The 11 year-old “winner” was entirely different. When relayed verbatim to the parents during the summary session, his ‘answer’ became pivotal in understanding the family and the particular impacts on the client. He was the youngest of four boys, the other three being 14 -18 years old. His retired father had day-to-day household responsibility as the mother was a high level corporate exec. She did attend the intake and the summary, as well as two regular sessions. The parents were somewhat floored by the their son’s elaborate response to the Dilemma, he being usually quiet at home. His presenting problems at school of poor focus and concentration, disruptiveness, and a couple of tic-like mannerisms brought him into the office, but what became apparent during the debriefing in this summary session was that the client was getting lost in the midst of this toxic triangle formed by his three brothers. Those three were at each other with a certain constancy just below the line of unbearable.The father was a serious consumer of erudite writers from Dostoyevski to William F. Buckley, from whom he could recite passages, so the turmoil could grow from three to four fairly quickly, leaving the client to his basement bedroom. At least the “problem” was identified. Discussing the format options and in his innately conservative nature, the father insisted that the treatment be brief.
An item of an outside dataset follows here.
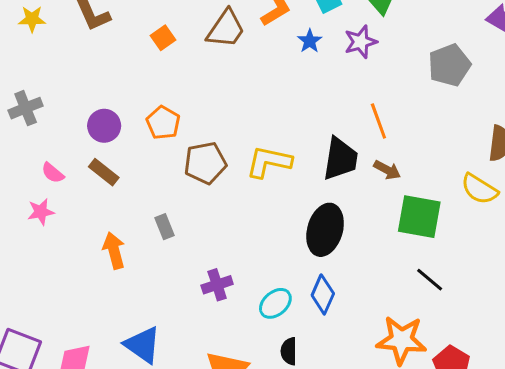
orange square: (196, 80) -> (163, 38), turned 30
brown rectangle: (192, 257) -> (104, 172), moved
I said “10 sessions, then stop”, which may sound like hubris, but during my MSW practicum I learned how to do a time-limited brief therapy technique developed by Otto Rank (an ex-valet of Freud’s) in the 30’s, and used the approach in some 30 cases while working at the NPO counseling clinic in Everett. The method was of uncanny effectiveness. Still, though, this limit was a reach.
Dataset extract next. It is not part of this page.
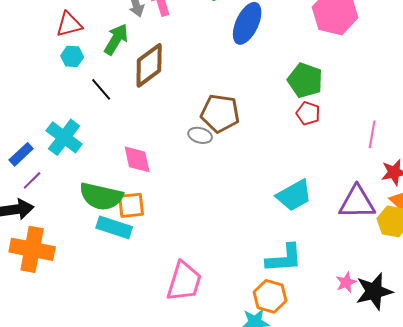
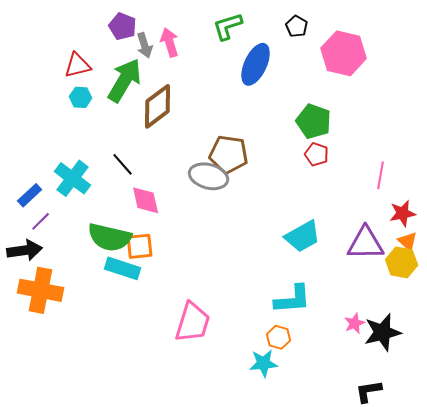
green arrow: (116, 39) -> (125, 80), size x1.4
black line: (101, 89) -> (123, 164), moved
gray ellipse: (200, 135) -> (209, 176), size x1.6
orange hexagon: (270, 296) -> (279, 337), size x0.7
The cathartic event in this time-limited process is a reenactment of the presenting problem after the sixth session – most commonly before the seventh session – by the client. Such occurred here, as per the norm. My role was commenting to the client that the end of the ten weeks is coming and how did they feel about that. The boy was going to miss it and felt kind of bad, and was then asked if anything else that’s making him feel the same way. I’d like to say he wanted more attention from his father but that would be a maudlin script. He did talk in essence of concerns about the mother’s stress and welfare, and the father enthusiastically involved himself in a serious discussion about all three of them, father, mother, and son, what each of them needed, wanted, etc. reassuring his son but also making a couple of suggestions. And the client, who had been improving, continued to do so until termination. I’d like to say they lived happily ever, but follow-ups are verboten in Rank’s view, and my practice was not to do so anyway without some specific purpose to concern. The Heinz dilemma did become the catapult, though. And the father was happy.
Again, the personal concentration and thought the young clients almost universally gave to the Heinz task was impressive in and of itself regardless of the answer’s particular quality or stage.